Al volver, Franklin se paró y se quedó mirando su arma, sobre el sofá, antes de sentarse. Luego miró a Jack e insinuó una sonrisa. Jack se levantó y le sirvió otro vodka.
– ¿Estás contento, Franklin?
– Me siento bien.
– Mañana, de vuelta a casa, ¿eh?
Jack supo que el vodka estaba empezando a funcionar por la forma en que Franklin le sonrió.
– Déjame que te pregunte una cosa, Franklin. ¿Entiendes de qué va la guerra, allí en Nicaragua?
– Claro, luchamos contra los sandinistas.
– Ya. ¿Pero tenéis motivos para ello?
– Son gente de la peor calaña -dijo Franklin-. Queman nuestras casas, nos roban la tierra, matan a nuestra gente y nos hacen vivir donde no queremos.
– ¡Oh! -exclamó Jack.
Hubo un momento de silencio y Franklin siguió mirándole.
– Déjame que te haga otra pregunta -le dijo Jack-. ¿Crees que el coronel va a coger mañana el bananero, con esas sacas llenas de millones?
Le cogió con el vaso levantado, a punto de beber.
– ¿Y con su Mercedes nuevo de color crema? ¿Tú crees que es posible?
Franklin siguió mirándole, pero no contestó.
– Si no puede meter el coche en el barco, ¿crees que lo llevará por carretera hasta Nicaragua? Le ha costado sesenta y cinco mil dólares. No lo va a dejar aquí. Mierda, si lo compró ayer.
– Creía que a lo mejor era de Crispín.
– Eso creías, ¿eh? ¿Y entonces por qué está a nombre del coronel? Lo compró él, Franklin, y eso significa que es suyo… ¿Qué ha dicho Wally de eso?
– Wally sólo ha dicho que le llame si me dejan aquí.
Jack tuvo que pensar sobre eso.
– Tómate una copa y te contaré otra cosa.
Vio que Franklin se tragaba la mitad del vodka, gesticulaba, abría y cerraba los ojos y se pasaba la mano por la boca.
– Wally se interesa personalmente por ti, y me alegro de saberlo -dijo Jack-. Eres un buen tipo, Franklin. No queremos verte metido en ningún lío. Pero creo que será mejor que no esperes.
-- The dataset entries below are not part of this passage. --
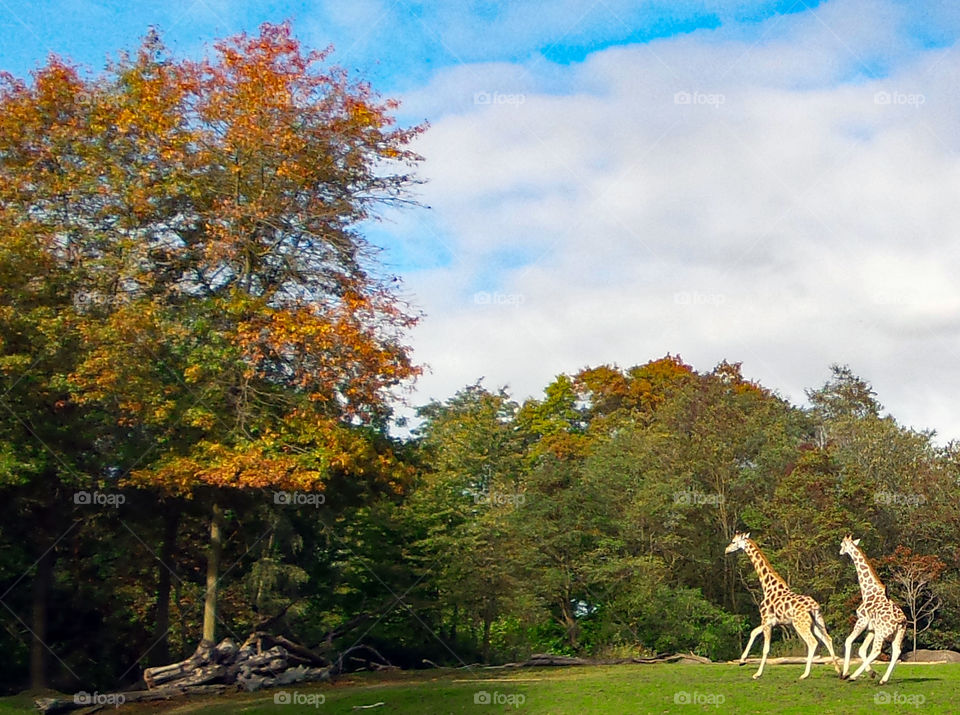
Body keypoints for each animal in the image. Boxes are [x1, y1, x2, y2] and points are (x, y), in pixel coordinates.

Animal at [725, 532, 841, 679]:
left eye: (734, 542)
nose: (726, 550)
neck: (767, 587)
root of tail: (813, 607)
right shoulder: (771, 621)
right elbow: (753, 632)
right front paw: (742, 660)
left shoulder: (767, 620)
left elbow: (765, 649)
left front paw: (757, 674)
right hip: (817, 623)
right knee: (827, 639)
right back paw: (839, 671)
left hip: (800, 624)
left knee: (812, 642)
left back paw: (805, 674)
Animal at [839, 535, 907, 684]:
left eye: (842, 544)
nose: (840, 552)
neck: (867, 590)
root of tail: (900, 620)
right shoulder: (871, 628)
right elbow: (861, 650)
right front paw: (872, 673)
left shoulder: (862, 620)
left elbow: (849, 641)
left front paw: (845, 673)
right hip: (898, 633)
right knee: (896, 651)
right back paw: (884, 679)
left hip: (882, 633)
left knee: (876, 651)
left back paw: (853, 676)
Franklin se aclaró la garganta y preguntó:
– ¿Que me vaya?
Jack se mordió el labio inferior.
– Maldita sea, me gustaría poderte explicar exactamente cómo trabajo. Supongo que te confundirás, con todas las entradas y salidas que tiene esta especie de juego. ¡Uf, hasta yo me confundo a veces! -Miró de reojo a Helene, su audiencia, que le observaba con la boca ligeramente abierta, sin mover ni un músculo.
Jack volvió a morderse el labio inferior-. Franklin, si te digo algo que no debería, ¿me prometes que no se lo repetirás a nadie, ni siquiera a Wally?… Me has de dar tu palabra de honor.
Franklin asintió.
– Dilo.
– Sí, lo prometo.
– Por tu honor.
– Sí, por mi honor.
– Vale. Primero, ¿sabes dónde está el dinero?
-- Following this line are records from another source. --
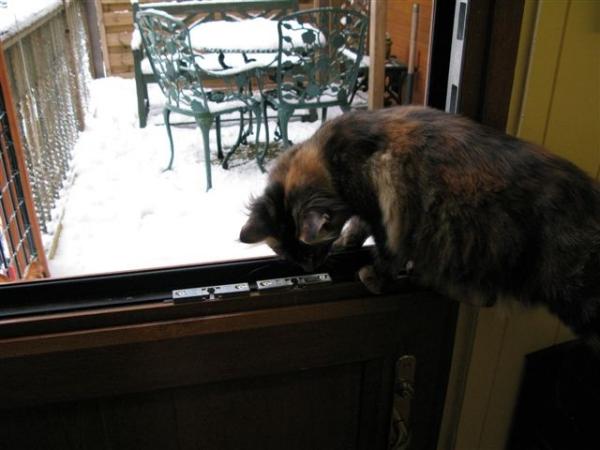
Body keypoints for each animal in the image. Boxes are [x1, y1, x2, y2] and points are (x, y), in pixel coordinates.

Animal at [241, 106, 600, 344]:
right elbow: (358, 226)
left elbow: (385, 248)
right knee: (484, 296)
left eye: (310, 252)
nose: (308, 268)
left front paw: (373, 276)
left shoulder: (385, 207)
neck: (328, 157)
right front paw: (348, 242)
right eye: (289, 255)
– A lo mejor está en la habitación del hotel.
– ¿Tú crees?
– A lo mejor.
– ¿En qué otro sitio podría estar? Estaba pensando que a lo mejor está en el coche, pero eso no sería tan seguro como tenerlo en la habitación, ¿verdad?
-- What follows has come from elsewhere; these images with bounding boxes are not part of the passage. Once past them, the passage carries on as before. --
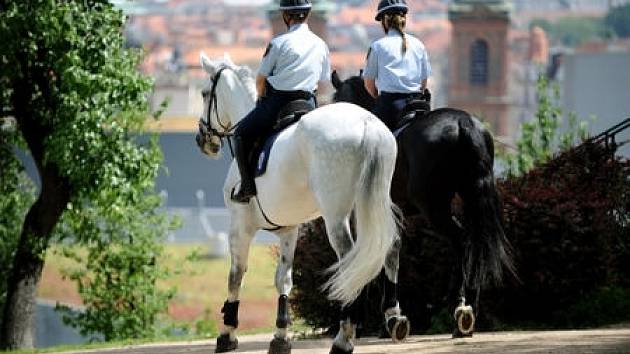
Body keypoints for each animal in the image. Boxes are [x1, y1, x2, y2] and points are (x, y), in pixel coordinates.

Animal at [198, 53, 402, 354]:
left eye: (203, 93)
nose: (203, 140)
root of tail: (367, 123)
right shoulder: (288, 230)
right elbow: (283, 279)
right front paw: (280, 336)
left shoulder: (240, 226)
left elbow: (236, 275)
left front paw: (227, 333)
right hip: (373, 203)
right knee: (389, 246)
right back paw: (394, 318)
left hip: (336, 215)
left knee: (350, 260)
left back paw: (344, 338)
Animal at [334, 71, 516, 338]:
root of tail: (463, 123)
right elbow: (392, 251)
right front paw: (391, 316)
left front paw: (385, 316)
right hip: (471, 197)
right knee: (474, 241)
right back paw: (467, 310)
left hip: (434, 207)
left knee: (460, 240)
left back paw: (458, 303)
Franklin no contestó. Pareció encoger los hombros y Jack no estaba seguro de que le gustara la forma en que le miraba ahora.
– Tanto da. Éste es el trato, Franklin. Parece que el coronel y su compinche se van a largar a Miami con la pasta. Creemos que será mañana. -Jack le dirigió una pequeña sonrisa-. Tú también lo sospechabas, ¿eh? ¿Hablaste con Wally de esa posibilidad? Pero estoy seguro de que él no te dijo lo que les va a pasar a ese par de gilipollas, ¿no? Comprenderás que no te puedo dar detalles, Franklin, porque son confidenciales. Pero sí te diré algo. Si no quieres pasarte el resto de tu vida en la cárcel, condenado por un delito serio, tendrás que hacerme otra promesa ahora mismo. ¿Lo harás, por tu propio bien?
Pareció que Franklin iba a asentir, estaba a punto de hacerlo, pero esperó.
– Una vez visité una prisión estatal y te puedo decir que no son muy divertidas -dijo Jack-. Sólo te pido que me prometas que mañana por la mañana subirás a ese bananero y te irás directamente a casa a ver a tu familia.
Esta vez asintió.
– ¿No te parece bien? Librarte de este follón y volver a casa… Hombre, claro que está bien. Te deseo buen viaje, Franklin.
Seguía asintiendo.
– Y que Dios te bendiga.
Jack mantuvo su mirada reverente en el indio misquito. No se atrevió a mirar a Helene.